Cheaper homes may require cooperation |

Cheaper homes may require cooperation

Dominique Taylor/Daily file photoMarty Slott, who lives in Edwards' Miller Ranch, plays with his dog Kelly at Freeom Park next door. A countywide council may be formed to create more housing like Miller Ranch for workers.

EDWARDS ” Saying the success of Eagle County depends on finding places for workers to live, officials unveiled a plan Thursday for a countywide housing group that could facilitate, advise and educate ” but not tax.

“People are being priced out of the ability to live here,” said Tony O’Rourke, executive director of the Beaver Creek Resort Company.

Local politicians and business people on a “blue ribbon” committee proposed to create a nonprofit “housing council” that would work with local governments and private developers to create worker housing.

The housing council would provide tools that would help create housing, officials said.

“It, itself, can’t produce a single house,” said Avon Mayor Ron Wolfe.

Those tools would include:

– Studying the need for worker housing in the county.

– Talking to developers about how they could incorporate affordable housing into their buildings.

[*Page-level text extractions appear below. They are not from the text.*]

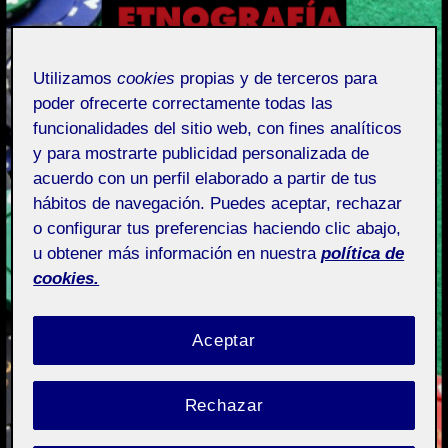
Utilizamos
cookies
propias y de terceros para
poder ofrecerte correctamente todas las
funcionalidades del sitio web, con fines analíticos
y para mostrarte publicidad personalizada de
acuerdo con un perfil elaborado a partir de tus
hábitos de navegación. Puedes aceptar, rechazar
o configurar tus preferencias haciendo clic abajo,
u obtener más información en nuestra
política de
cookies.
Aceptar
Rechazar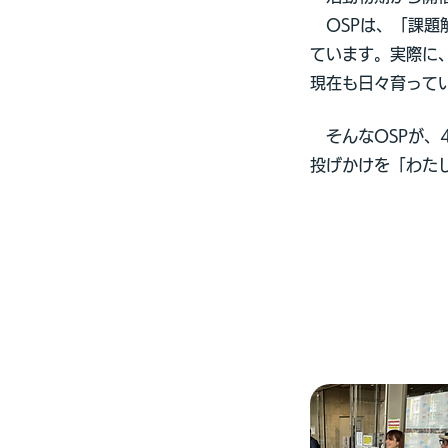
OSPは、「課題
ています。実際に、
現在も日々育って
そんなOSPが、
投げかけを「わた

– Finding land for affordable-housing projects.

– Giving information to potential buyers of affordable housing.

– Educating the public about the need for worker housing.

– Talking to towns about strategies like linkage and inclusionary zoning.

The recommendation stopped short of proposed a housing authority that would be able to levy taxes. But some suggested it created a framework to do just that.

“This council can, in fact, turn into a housing authority if that’s the right route to go,” said County Commissioner Sara Fisher, who called housing the “most pressing issue in our valley right now.”

“This is the perfect shell for some next funding step,” said County Commissioner Peter Runyon.

The group would have an annual cost of $400,000-$500,000 by 2009, according to the plan.

It would be funded by towns and the county ” and maybe private businesses. Each government would have to commit to funding and approve a joint resolution to form the council.

Some said they weren’t sure the recommendation goes far enough. Vail Town Councilman Mark Gordon said he was worried it didn’t have enough “teeth.”

“I’ve not been sold why I, as a town councilman, should give money to this group,” Gordon said.

Vail Councilman Greg Moffet said the council wouldn’t be a Trojan horse to slip in a tax increase. Voters would have to approve new taxes.

“Even if it is (a Trojan horse), the guys on the inside can’t control the door,” Moffet said.

The Urban Land Institute, a think tank, came here last year to study worker housing. They said the county needs to take action on the issue.

The Blue Ribbon Housing Committee was formed shortly thereafter to come up with regional solutions.

O’Rourke said it’s a good plan because it encourages a public-private partnership and a regional approach.

“Everyone has to accept their fair share of this problem,” he said.

Moffet said worker housing is like infrastructure for the community.

“It’s like water,” he said. “It’s like sewers. It’s like schools.”

The committee will likely seek funding from local governments this summer, said Don Cohen, who facilitated the blue-ribbon groups meeting.